Il tuo obiettivo: Riscrivi il tratto del testo sui test genetici da "I casi eccezionali" fino a "cui si necessita.", sostituendo "luogo di lavoro" con "posto di lavoro".

Testo estratto:
+++

A questo proposito si è pronunciato il Gruppo Europeo sull’Etica nelle Scienze e nelle Nuove Tecnologie che nel settembre 2003 ha affermato: Il ricorso ai test genetici di screening deve costituire un’eccezione, al fine di garantire la tutela della salute dei lavoratori o di terzi, e deve essere effettivamente necessario, deve fondarsi sulla provata validita’ scientifica del test, deve essere proporzionato alle finalità da raggiungere e non deve comportare alcuna discriminazione per i lavoratori coinvolti.
I casi eccezionali nei quali è ammissibile effettuare test genetici di screening sul luogo di lavoro devono essere specificati espressamente per legge, eventualmente prevedendo il coinvolgimento di organismi sindacali e di enti indipendenti di controllo.

Un “Sicko” made in Europe:
Per quanto riguarda le compagnie assicurative sanitarie ci si potrebbe trovare in una situazione di vincolo incrociato: se non si affronta il test non si saprà il necessario per curarsi; ma proprio l’accesso al test potrà comportare l’effetto di vedersi ridotta o negata quella copertura di cui si necessita.
Da un recente monitoraggio sulle normative europee risulta che solo Italia, Francia, Belgio e Danimarca hanno previsto per legge il divieto di utilizzo dei test genetici nella stipula delle assicurazioni. Gli altri Paesi hanno scelto o la via di una moratoria (Finlandia e Germania) oppure l’impiego limitato a determinate soglie di valore delle assicurazioni (Inghilterra, Olanda, Svizzera, Svezia).

+++

Dati forniti:
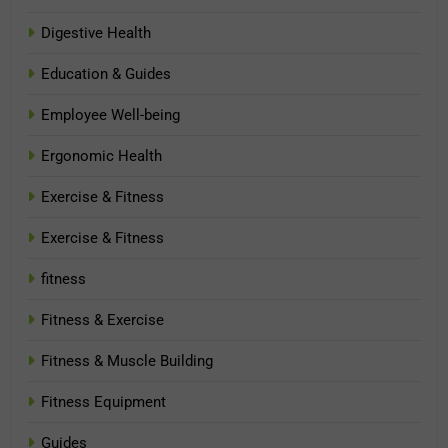
Digestive Health
Education & Guides
Employee Well-being
Ergonomic Health
Exercise & Fitness
Exercise & Fitness
fitness
Fitness & Exercise
Fitness & Muscle Building
Fitness Equipment
Guides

+++

Problema risolto:
I casi eccezionali nei quali è ammissibile effettuare test genetici di screening sul posto di lavoro devono essere specificati espressamente per legge, eventualmente prevedendo il coinvolgimento di organismi sindacali e di enti indipendenti di controllo.

Un “Sicko” made in Europe:
Per quanto riguarda le compagnie assicurative sanitarie ci si potrebbe trovare in una situazione di vincolo incrociato: se non si affronta il test non si saprà il necessario per curarsi; ma proprio l’accesso al test potrà comportare l’effetto di vedersi ridotta o negata quella copertura di cui si necessita.